Un paziente mostra in seduta la sua situazione di fallimento, rimproverando al terapeuta l’inutilità del trattamento e facendo le più oscure previsioni per il futuro. Il terapeuta, a questo punto, interpreta le sue difese, la sua paura di essere abbandonato e ingannato, il suo bisogno di punizione.
Può accadere che tali interpretazioni cadano nel “girare a vuoto” della “nevrosi di fallimento”.
È questo il momento decisivo. Il terapeuta può provare ansia per un possibile insuccesso della cura e sperimentare di conseguenza sentimenti di rabbia verso il paziente. Se ciò dovesse succedere, il paziente lo avvertirebbe di certo, perché la reazione del terapeuta è stata provocata dalla sua stessa “aggressività”. Sentirà di temere la rabbia del terapeuta, trovandosi dinanzi ad una realtà simile a quella (vera o fantastica) della propria infanzia o del proprio mondo interno.

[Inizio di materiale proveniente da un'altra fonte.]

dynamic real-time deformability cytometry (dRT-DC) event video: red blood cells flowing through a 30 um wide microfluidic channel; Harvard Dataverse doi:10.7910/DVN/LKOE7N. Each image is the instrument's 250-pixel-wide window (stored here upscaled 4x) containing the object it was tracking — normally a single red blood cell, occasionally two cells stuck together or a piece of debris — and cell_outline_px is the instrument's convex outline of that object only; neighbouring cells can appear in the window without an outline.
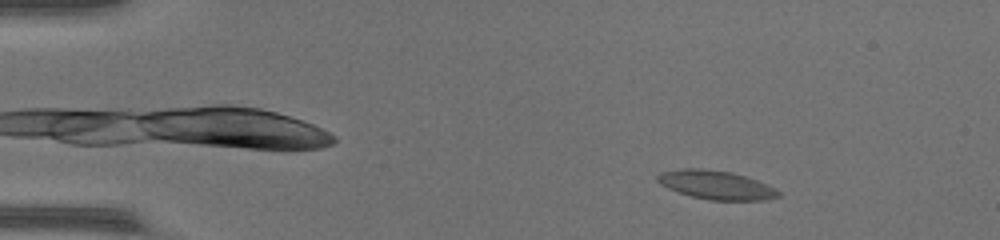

È della massima importanza che il terapeuta sviluppi un io osservatore che gli consenta di controllare le reazioni legate al proprio controtransfert. Una puntuale interpretazione mostrerà che la realtà attuale è in parte diversa dalle percezioni interne del paziente, offrendogli l’opportunità di introiettare una realtà meno disturbante rispetto a quella del suo mondo interno.
La dipendenza, l’auto rinuncia, il bisogno d’esser puniti vanno chiariti in seduta, incoraggiando nel depresso un senso di soddisfazione interiore, indipendente dalle vicissitudini della vita. Capiterà in seguito di chiarire al paziente come egli ingigantisca il potere del terapeuta. Ancora una volta il ricorso a una pratica che ammetta i propri limiti ed errori aiuterà il paziente a vedere negli altri, ritenuti perfetti, esseri semplicemente umani.
A volte i pazienti si arrabbieranno perché il terapeuta non corrisponde al loro ideale di onnipotenza, ma questo rappresenterà il materiale per nuove analisi.